Ligaments connect bone to bone. Simply put, they hold the bones of your joints together. It’s common to injure ligaments when participating at in athletic activities, or even while going about activities of daily living. The ligaments in your joints (wrist, knee, ankle) are always working.
When you engage in challenging activities, such as running, playing sports, mowing the lawn and other active pursuits, you can put a great deal of stress on your ligaments. When this happens you may excessively stretch or even tear ligaments.
What Should You Do After You Experience a Ligament Injury?
The first thing you should do following a ligament injury is seek medical attention. One of the best ways to recover from a ligament injury is to get an accurate assessment right away followed up by the right treatment.
Prompt medical attention reduces pain, speeds up recovery time, reduces the amount of time you have to take off from your activity or from work, and also reduces the amount of drugs you’ll need to take to deal with pain and the likelihood of recurrent injury in the future.
Delaying seeing your doctor or physiotherapist will only compound your injury. While you may think that you just have a simple ligament, muscle or soft tissue injury, you may actually have a bruised bone, a hairline fracture or dislocation. Better safe than sorry! Seek your doctor’s advice right away.
What’s the Best Way to Immediately Manage A Ligament Injury?
Of course you won’t be able to see your doctor the moment that you injure yourself, but while you’re waiting there are a number of things you can do that will help reduce your symptoms and improve your chances of quick recovery.
Follow the RICE protocol: Rest, Ice, Compression and Elevation
Rest: Don’t try to play or work through your injury. Immediate rest is extremely helpful in injury recovery. For the first two or three days following your injury avoid any activity that causes you pain.
Ice: Apply ice at first. During the two or three days while you’re resting, apply an ice pack for about 20 minutes every two or three hours. This will help cool down your injury, reduce swelling and pain and minimize the negative effects of bruising, muscle tears and ligament sprains.

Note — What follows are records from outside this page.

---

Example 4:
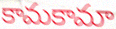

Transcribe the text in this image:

కామకామా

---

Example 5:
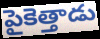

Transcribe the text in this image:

పైకెత్తాడు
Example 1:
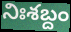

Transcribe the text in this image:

నిఃశబ్దం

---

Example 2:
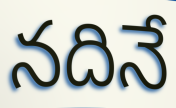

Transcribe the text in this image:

నదినే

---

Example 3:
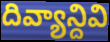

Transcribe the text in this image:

దివ్యాన్దివి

Compression: Use elastic support or compression bandage to minimize the swelling of ligament injuries to joints. A compression bandage applied during the first few days following an injury provide support and somewhat immobilizes the injured area so that new scar tissue can form. A compression bandage will also help to reduce the amount of pain you experience.

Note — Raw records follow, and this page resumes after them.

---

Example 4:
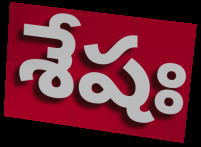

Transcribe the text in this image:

శేషః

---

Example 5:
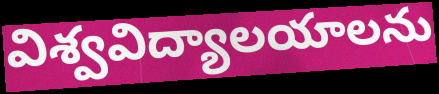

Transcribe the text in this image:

విశ్వవిద్యాలయాలను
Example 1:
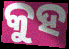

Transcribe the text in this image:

କୁହ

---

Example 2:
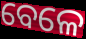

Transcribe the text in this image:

ବେଳେ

Elevation: Keeping your injured limb at a level higher than your heart is another great way to reduce swelling and pain. Note that if elevation causes pain, you naturally should not elevate.
What About Heat Therapy?
Heat relaxes muscles and soothes your pain. Heat therapy is soothing and can help improve recovery. Heat encourages good blood circulation which will help your injury recover more quickly.

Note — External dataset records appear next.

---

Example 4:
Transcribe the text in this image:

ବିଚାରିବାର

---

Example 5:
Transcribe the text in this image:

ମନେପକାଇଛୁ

After the first couple of days, you can begin applying heat packs to your injured limb. Apply heat for about 20 minutes at a time several times daily for the best results.
With both cold and heat therapy, be careful of extreme temperatures. Wrap cold packs and hot packs in a towel to protect your skin against frostbite and burns, respectively.
When Should Formal Treatment Begin?
Once your injured limb has rested up, you need to begin light exercise. To determine the correct exercises to help speed up your injury recovery, it’s a good idea to seek the advice of a physiotherapist.
For the best results, get an appointment with your doctor or physiotherapist within several days of your injury. Once you have followed RICE protocol for a few days, get in to see your doctor for a proper diagnosis and treatment plan.
Treatment for ligament injury may include electro therapy, soft tissue massage and a variety of exercises and joint mobility techniques.
Prompt attention from a physiotherapist will improve the development of your scar tissue. Good healing techniques help guide the formation of scar tissue and prevent buildup of scar masses.
A professional treatment plan reduces pain and speeds up healing. Faster healing means less time off from work or sports. In fact, quick attention from a physiotherapist may actually improve your sports or work performance by strengthening the injured area.
Can You Just Heal a Ligament Injury on Your Own?
If you try to go it alone with only RICE protocol, you may take a great deal longer to heal, and you may end up with ongoing pain. Furthermore, amateur ligament healing can leave you more vulnerable to future injuries. The reason for this is that you may wind up with abnormal formations of scar tissue, stiff joints and weak muscles.
You should also understand that the symptoms that go along with injuries (e.g. favoring one limb, coping by adjusting your movements, etc.) will become habitual if continued for over three months. When your coping mechanisms become ingrained in your way of life, it is very difficult if not impossible to correct them.